After suffering a great personal loss, 25-year-old Theodore Roosevelt abandons New York for the wild frontier. In the lawless Dakota Badlands, he establishes the sprawling Elkhorn Ranch and attempts to remake himself into a cattleman.
Theodore Roosevelt's newly built Elkhorn Ranch is threatened by a powerful neighbor who attempts an underhanded land grab. To save his ranch, Roosevelt must confront his neighbor, the Marquis de Morés, and his beguiling wife, Medora.

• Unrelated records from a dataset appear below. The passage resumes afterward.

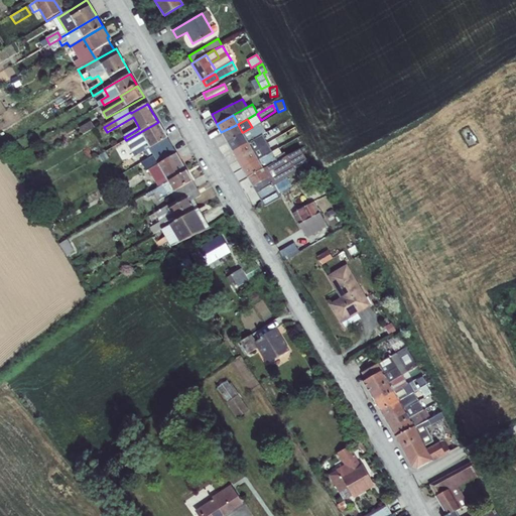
[(84,136),(96,129),(91,122),(80,129),(84,136)]
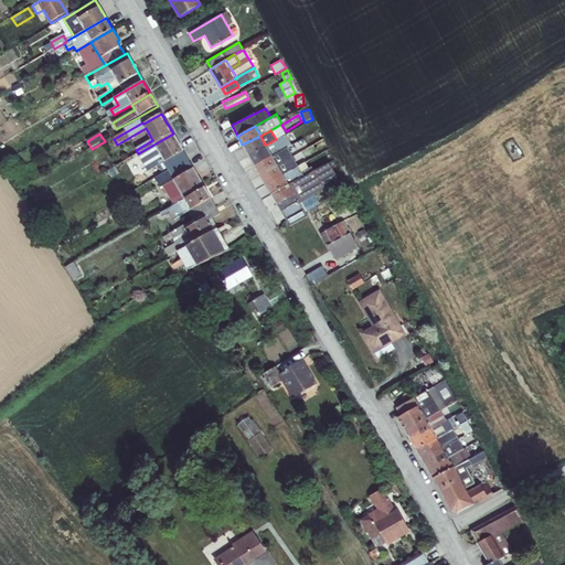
[(173,134),(138,153),(148,171),(183,150),(173,134)]
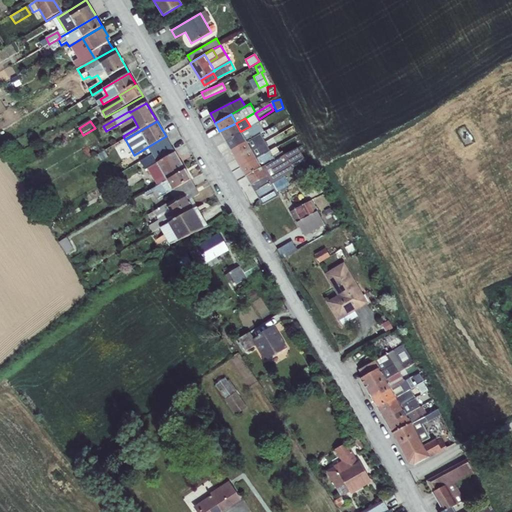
[(250,126),(241,131),(246,141),(268,128),(267,126),(263,128),(258,121),(250,126)]
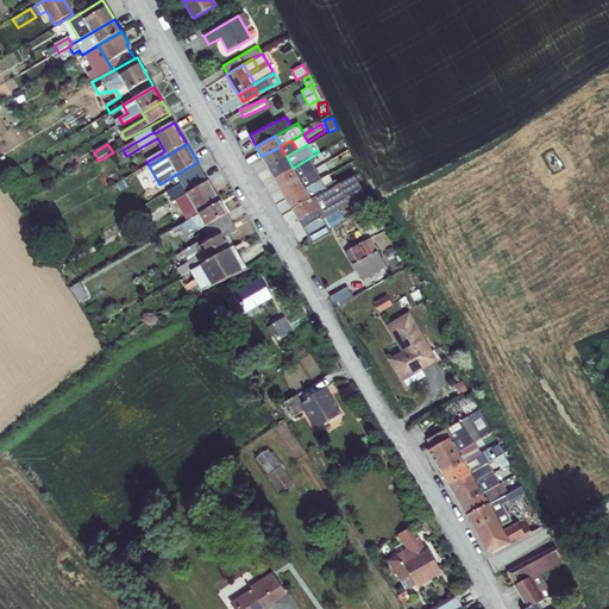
[(261,156),(267,165),(286,156),(281,146),(261,156)]
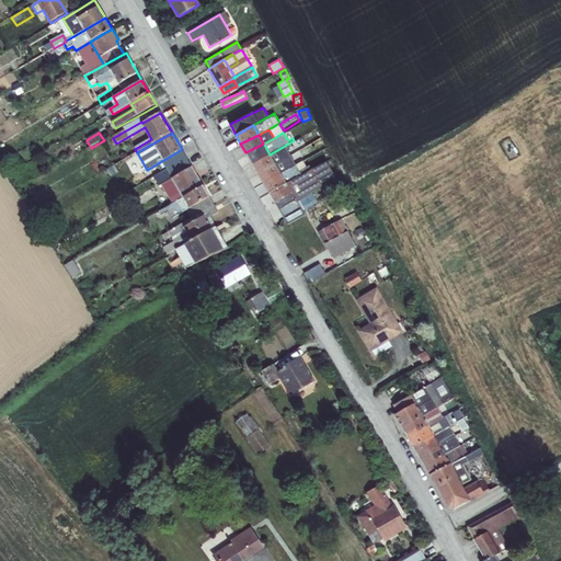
[(270,155),(281,173),(301,161),(297,153),(292,157),(287,149),(289,148),(296,144),(294,140),(270,155)]
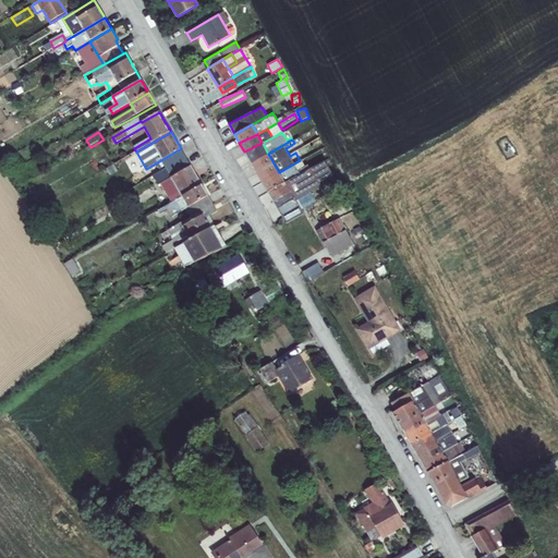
[(244,152),(251,164),(268,154),(263,143),(262,143),(244,152)]
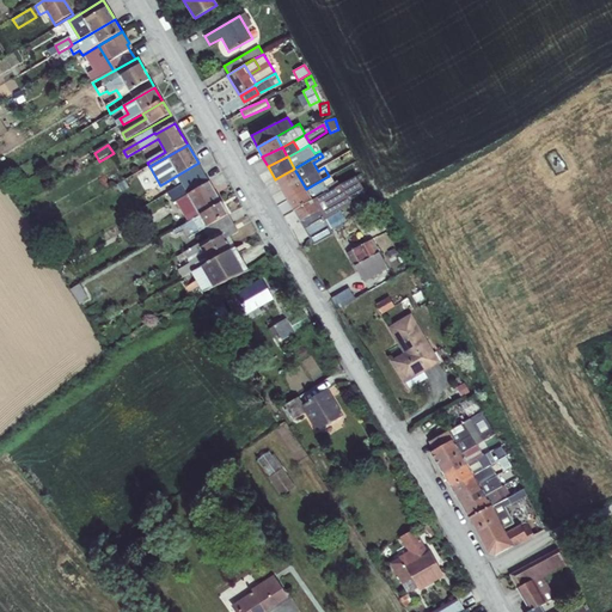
[(189,194),(184,184),(203,173),(199,163),(160,185),(165,193),(179,184),(182,188),(161,200),(166,208),(170,206),(176,202),(189,194)]
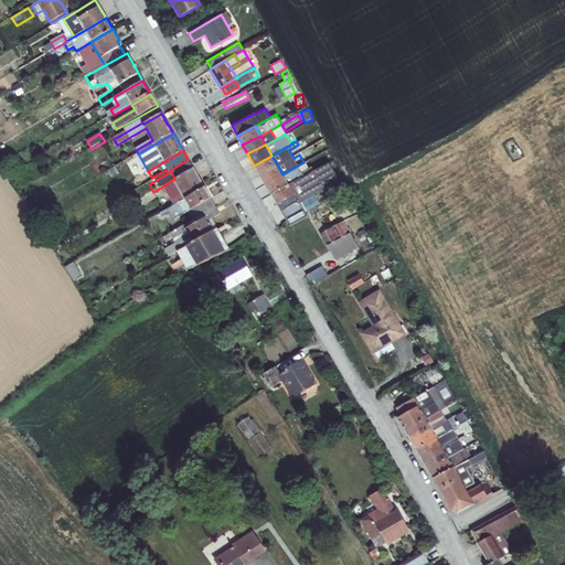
[(283,174),(272,156),(254,166),(265,183),(283,174)]
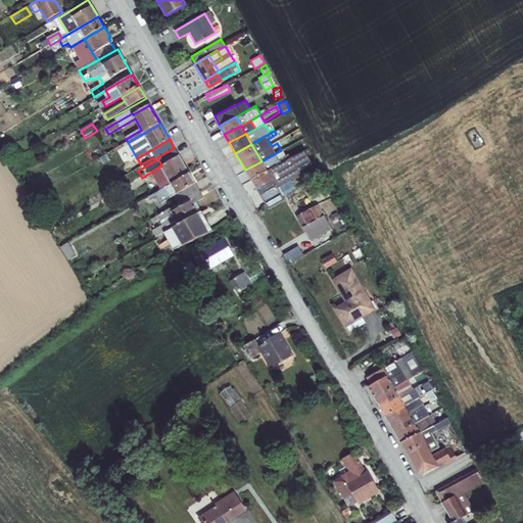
[(179,155),(174,148),(157,157),(161,165),(179,155)]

Theodore Roosevelt's efforts to become a cattleman are jeopardized when a neighboring rancher accuses his men of rustling cattle. To save Elkhorn's reputation, Roosevelt and his men must capture the thief and return the stolen livestock.
After Theodore Roosevelt's new horses are stolen, he joins a posse of vigilantes to hunt down the thieves. When they capture a lone outcast who swears his innocence, Roosevelt learns firsthand that frontier justice isn't always just.
Just as Theodore Roosevelt is finally getting his cattle operation up and running at Elkhorn Ranch, his health takes a turn for the worse, and his trusted ranch manager must race to a Sioux village to find a cure before it's too late.
Looking for a distraction from his tasks at Elkhorn Ranch, Theodore Roosevelt decides a hunting expedition to the Bighorn Mountains of Wyoming might settle his mind, but he soon finds himself face to face with a man-eating grizzly bear.